=== Begin Enclosure ===
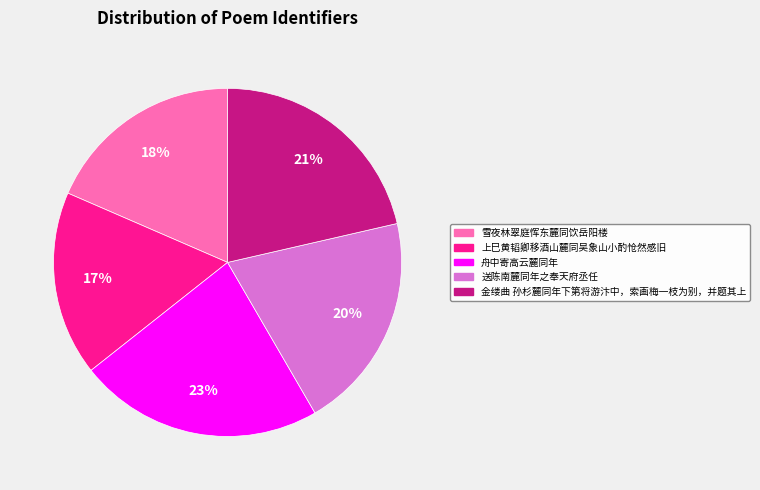

To the nearest percent, what is the difference between the 送陈南麓同年之奉天府丞任 and 舟中寄高云麓同年 slice percentages?

3%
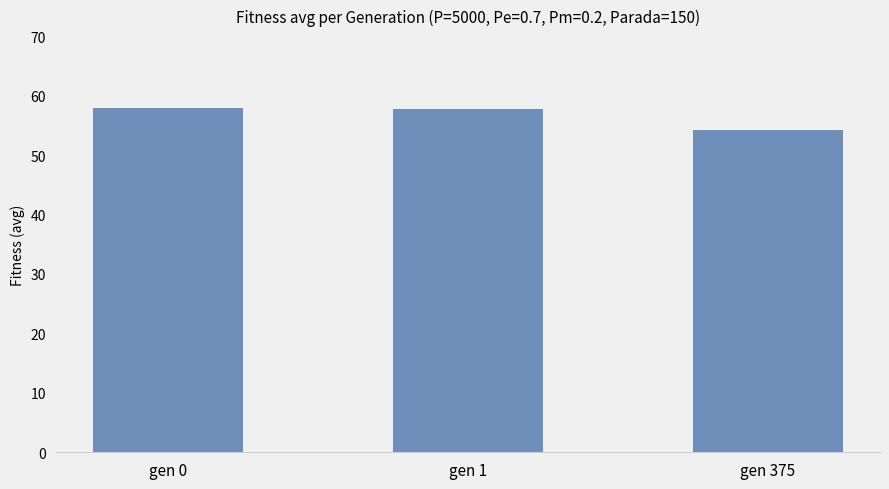

Is it true that the value at gen 375 is 54.2?

True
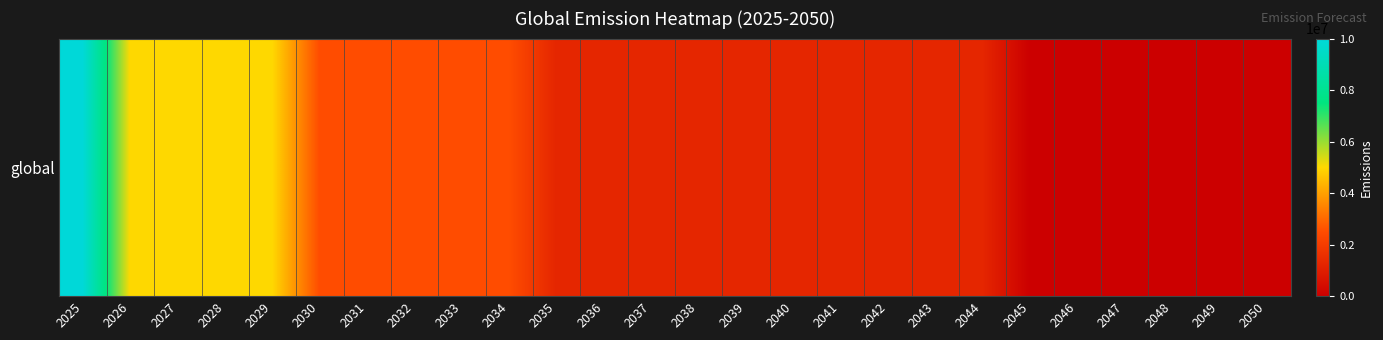

The chart shows a value of 0 at 2050. True or false?

True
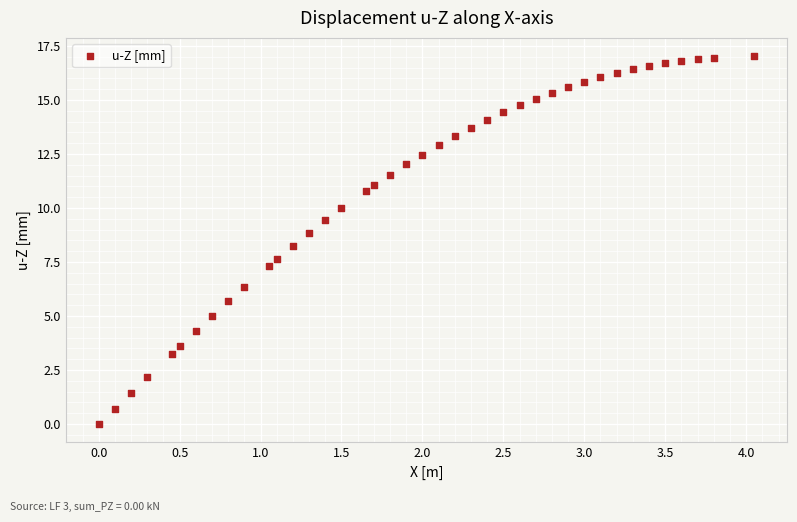

What is the range of Y values (max minus min)?

17.0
=== End Enclosure ===
◆ **PROMPT**
Rewrite the rows above, changing "chart" to "graph" and keeping everything else the same. Leave the pictures out.

◆ **OUTPUT OF THE TASK**
To the nearest percent, what is the difference between the 送陈南麓同年之奉天府丞任 and 舟中寄高云麓同年 slice percentages?

3%

Is it true that the value at gen 375 is 54.2?

True

The graph shows a value of 0 at 2050. True or false?

True

What is the range of Y values (max minus min)?

17.0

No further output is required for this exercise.